- Genre: Telenovela
- Created by: Michelle Alexander
- Written by: Abel Enríquez; Juan Pablo Bustamante; Malena Newton; Martín Velásquez;
- Directed by: Sandro Méndez; Julián Alexander; Aldo Salvini;
- Creative director: Francisco Álvarez
- Starring: Mario Cortijo; Alessandra Fuller; Daniela Feijoó; Sirena Ortiz; Reynaldo Pacheco; Carolina Infante; Óscar Carrillo; Emilram Cossío; Sergio Armasgo; Bernardo Scerpella;
- Theme music composer: Juan Carlos Fernández
- Opening theme: "Tu nombre y el mío" by Deyvis Orosco
- Country of origin: Peru
- Original language: Spanish
- No. of seasons: 1
- No. of episodes: 84

Production
- Executive producer: Ivanna de la Piedra
- Producers: Hugo Coya; Adriana Álvarez; Michelle Alexander;
- Cinematography: Warren Lévano
- Camera setup: Multi-camera
- Production company: Del Barrio Producciones

Original release
- Network: América Televisión
- Release: 7 August – 2 December 2024

= Tu nombre y el mío =

Tu nombre y el mío is a Peruvian biographical telenovela created by Michelle Alexander. It tells the story of singer and actor Deyvis Orosco, portrayed by Mario Cortijo. The telenovela aired on América Televisión from 7 August 2024 to 2 December 2024.

== Plot ==
Deyvis is a music enthusiast who dreams of shining on stage and carrying on his father Johnny's legacy. However, Johnny tries to protect him and give him a realistic perspective on his own artistic path.
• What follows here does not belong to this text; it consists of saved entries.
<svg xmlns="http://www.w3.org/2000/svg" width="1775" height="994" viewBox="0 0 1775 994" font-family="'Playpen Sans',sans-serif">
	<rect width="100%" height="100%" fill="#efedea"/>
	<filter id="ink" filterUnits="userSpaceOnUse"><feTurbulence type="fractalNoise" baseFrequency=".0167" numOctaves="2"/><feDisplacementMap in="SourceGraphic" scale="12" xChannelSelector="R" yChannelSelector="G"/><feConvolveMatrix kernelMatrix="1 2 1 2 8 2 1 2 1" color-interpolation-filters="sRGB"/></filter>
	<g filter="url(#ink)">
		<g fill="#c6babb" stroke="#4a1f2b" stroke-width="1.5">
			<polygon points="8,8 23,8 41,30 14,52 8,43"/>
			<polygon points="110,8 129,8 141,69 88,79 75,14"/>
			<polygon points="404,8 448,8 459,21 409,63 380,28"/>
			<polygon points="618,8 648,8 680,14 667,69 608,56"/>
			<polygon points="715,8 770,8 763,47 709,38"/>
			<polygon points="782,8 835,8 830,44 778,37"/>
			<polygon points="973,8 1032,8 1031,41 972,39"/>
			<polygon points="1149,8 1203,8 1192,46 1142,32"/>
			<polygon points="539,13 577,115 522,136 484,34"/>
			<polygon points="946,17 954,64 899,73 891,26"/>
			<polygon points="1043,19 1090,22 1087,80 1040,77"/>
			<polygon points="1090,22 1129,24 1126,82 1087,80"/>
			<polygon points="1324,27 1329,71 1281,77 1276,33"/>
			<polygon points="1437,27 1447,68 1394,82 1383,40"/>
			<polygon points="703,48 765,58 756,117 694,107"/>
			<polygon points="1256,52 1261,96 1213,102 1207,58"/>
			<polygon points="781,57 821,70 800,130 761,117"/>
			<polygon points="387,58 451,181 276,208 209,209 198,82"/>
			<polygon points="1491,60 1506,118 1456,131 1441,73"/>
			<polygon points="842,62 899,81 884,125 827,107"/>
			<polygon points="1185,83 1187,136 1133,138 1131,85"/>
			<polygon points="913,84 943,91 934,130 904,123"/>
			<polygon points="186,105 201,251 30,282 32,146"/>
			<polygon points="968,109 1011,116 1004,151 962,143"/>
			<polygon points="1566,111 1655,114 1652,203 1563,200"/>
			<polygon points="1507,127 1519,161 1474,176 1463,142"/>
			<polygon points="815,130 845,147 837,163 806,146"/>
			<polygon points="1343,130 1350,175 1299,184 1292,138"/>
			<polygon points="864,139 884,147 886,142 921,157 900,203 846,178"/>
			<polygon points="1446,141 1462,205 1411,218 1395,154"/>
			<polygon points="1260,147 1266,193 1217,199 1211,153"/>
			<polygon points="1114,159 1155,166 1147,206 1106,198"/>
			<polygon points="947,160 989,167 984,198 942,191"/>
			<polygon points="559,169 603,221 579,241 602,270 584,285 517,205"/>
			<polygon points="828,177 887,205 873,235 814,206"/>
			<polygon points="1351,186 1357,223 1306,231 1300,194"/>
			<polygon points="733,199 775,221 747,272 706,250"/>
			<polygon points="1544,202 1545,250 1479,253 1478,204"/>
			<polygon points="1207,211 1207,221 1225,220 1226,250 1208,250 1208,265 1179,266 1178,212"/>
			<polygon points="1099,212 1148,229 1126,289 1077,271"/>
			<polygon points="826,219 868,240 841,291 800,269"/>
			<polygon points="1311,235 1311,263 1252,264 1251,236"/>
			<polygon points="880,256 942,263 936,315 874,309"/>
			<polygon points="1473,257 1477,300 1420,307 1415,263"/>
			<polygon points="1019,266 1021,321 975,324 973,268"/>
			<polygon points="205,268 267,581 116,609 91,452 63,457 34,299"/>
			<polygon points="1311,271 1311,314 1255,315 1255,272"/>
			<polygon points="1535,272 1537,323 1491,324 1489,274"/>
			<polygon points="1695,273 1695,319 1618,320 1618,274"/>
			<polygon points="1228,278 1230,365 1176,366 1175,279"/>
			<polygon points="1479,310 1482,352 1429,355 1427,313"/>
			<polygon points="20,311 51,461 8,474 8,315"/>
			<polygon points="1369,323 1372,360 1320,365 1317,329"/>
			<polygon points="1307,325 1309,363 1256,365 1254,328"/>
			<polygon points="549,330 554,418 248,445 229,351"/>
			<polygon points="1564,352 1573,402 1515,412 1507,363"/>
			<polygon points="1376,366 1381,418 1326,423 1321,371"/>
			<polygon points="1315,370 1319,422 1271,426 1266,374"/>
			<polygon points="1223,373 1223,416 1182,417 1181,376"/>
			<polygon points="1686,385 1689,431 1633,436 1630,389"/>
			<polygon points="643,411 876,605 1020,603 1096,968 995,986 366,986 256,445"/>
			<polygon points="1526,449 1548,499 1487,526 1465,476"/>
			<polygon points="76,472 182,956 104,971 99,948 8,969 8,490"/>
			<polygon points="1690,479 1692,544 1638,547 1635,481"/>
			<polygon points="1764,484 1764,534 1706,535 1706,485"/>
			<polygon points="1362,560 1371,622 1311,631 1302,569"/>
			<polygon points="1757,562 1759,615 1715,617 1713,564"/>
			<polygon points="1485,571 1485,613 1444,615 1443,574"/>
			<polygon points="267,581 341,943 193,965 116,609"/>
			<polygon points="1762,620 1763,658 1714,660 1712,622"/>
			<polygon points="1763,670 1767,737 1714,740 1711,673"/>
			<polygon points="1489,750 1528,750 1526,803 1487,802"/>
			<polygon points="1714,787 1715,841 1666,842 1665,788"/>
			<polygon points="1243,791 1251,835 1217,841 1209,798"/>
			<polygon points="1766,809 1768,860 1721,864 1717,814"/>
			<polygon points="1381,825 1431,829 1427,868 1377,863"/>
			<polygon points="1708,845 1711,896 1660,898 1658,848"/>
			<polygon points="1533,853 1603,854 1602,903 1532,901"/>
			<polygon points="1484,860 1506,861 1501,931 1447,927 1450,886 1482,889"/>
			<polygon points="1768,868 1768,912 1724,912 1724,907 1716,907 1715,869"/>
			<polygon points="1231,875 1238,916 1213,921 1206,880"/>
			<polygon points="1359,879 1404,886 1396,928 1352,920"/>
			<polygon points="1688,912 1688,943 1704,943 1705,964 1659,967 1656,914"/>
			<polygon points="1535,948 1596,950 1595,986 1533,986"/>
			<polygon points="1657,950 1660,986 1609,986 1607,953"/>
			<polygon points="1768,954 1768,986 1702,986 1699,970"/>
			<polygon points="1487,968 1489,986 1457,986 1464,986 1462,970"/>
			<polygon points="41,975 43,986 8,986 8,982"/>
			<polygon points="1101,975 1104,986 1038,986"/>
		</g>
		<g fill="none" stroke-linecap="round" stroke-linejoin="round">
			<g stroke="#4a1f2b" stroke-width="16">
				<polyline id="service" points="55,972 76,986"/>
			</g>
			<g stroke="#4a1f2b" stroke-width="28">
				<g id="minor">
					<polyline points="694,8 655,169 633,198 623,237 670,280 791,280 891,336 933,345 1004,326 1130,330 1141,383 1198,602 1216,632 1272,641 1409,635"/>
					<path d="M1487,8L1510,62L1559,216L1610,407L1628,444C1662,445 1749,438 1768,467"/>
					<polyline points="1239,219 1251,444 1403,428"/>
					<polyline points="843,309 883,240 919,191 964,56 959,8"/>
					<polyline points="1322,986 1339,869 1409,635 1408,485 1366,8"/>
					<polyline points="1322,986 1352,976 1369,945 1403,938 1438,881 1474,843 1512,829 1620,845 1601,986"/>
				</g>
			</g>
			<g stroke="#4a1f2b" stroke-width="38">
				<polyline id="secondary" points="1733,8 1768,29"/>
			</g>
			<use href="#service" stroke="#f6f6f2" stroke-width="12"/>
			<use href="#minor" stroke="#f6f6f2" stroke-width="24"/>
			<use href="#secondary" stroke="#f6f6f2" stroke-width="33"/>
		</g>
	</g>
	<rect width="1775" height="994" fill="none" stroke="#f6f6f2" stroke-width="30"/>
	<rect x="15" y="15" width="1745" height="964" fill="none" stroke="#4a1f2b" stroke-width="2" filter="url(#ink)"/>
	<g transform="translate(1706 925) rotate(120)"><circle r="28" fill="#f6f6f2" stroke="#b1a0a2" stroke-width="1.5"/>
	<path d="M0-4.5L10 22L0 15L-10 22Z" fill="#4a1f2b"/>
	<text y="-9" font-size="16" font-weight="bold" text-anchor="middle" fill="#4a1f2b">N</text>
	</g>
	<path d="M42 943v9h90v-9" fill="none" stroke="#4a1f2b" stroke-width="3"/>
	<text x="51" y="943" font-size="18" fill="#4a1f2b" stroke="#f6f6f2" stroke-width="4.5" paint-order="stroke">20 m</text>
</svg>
Over the years, Deyvis joins Grupo Néctar, the band his father founded with Pancho, where he performs as a musician; later, he joins Orquesta La Miel to test his talent on his own without Johnny's help. But it wasn’t until 2007 that Deyvis received the news of his father's death in a car accident in Argentina while he was on tour with the group. As a result, he took on the mission of leading Grupo Néctar, finding the strength to persevere and eventually becoming the "Sweetheart of Cumbia" (Bomboncito de la Cumbia).

== Cast ==
- Mario Cortijo as Deyvis Juniors Orosco Atanacio
  - Dominic Oré as child Deyvis
- Reynaldo Pacheco as Jorge Carlos "Johnny" Orosco Torres
- Carolina Infante as Eva Atanacio
- Daniela Feijoó as Hellen
  - Macarena Bachmann as child Hellen
- Alessandra Fuller as Cassandra Sánchez de Lamadrid Newton
- Sirena Ortiz as Adriana Rodríguez / Martínez
- Joel Calderón as Gustavo "Tavo" Méndez Cruz
  - Jean Christopher Rivas as child Gustavo
- Iván Chávez as Enrique "Kike" Orosco Torres
- Edward Llungo as Francisco "Pancho" Hurtado
- Sergio Armasgo as Francisco "Pancho Jr." Hurtado Chávez
- Óscar Carrillo as Marcial Montero
- Emilram Cossío as Jorge Darío "Koky / El Chacal" Ayala
- Jorge "Coco" Gutiérrez as David Huamán "El Cobra"
- Facundo Posincovich as Facundo López
- Bernardo Scerpella as Javier Rengifo
- Pold Gastello as Felipe Atanacio
- Úrsula Mármol as Doña Teodolina de Atanacio
- Ximena Díaz as Katty Morales
- Brigitte Jouannet as Carla Deyanira Jiménez Alzamora
- Daniel Cano as Willy del Rosario
- Lucía Oxenford as Fiorella Trigoso
- Javier Dulzaides as Matías Montero
- Merly Morello as Natalia "Naty" Montero / Ayala
- Stephany Orúe as Estrella Campos
- Ethel Pozo as Perla

== Reception ==
The telenovela premiered on 7 August 2024, positioning itself in second place in the audience during primetime with a percentage rating of 19.5 points, being surpassed by Al fondo hay sitio, also airing on América Televisión.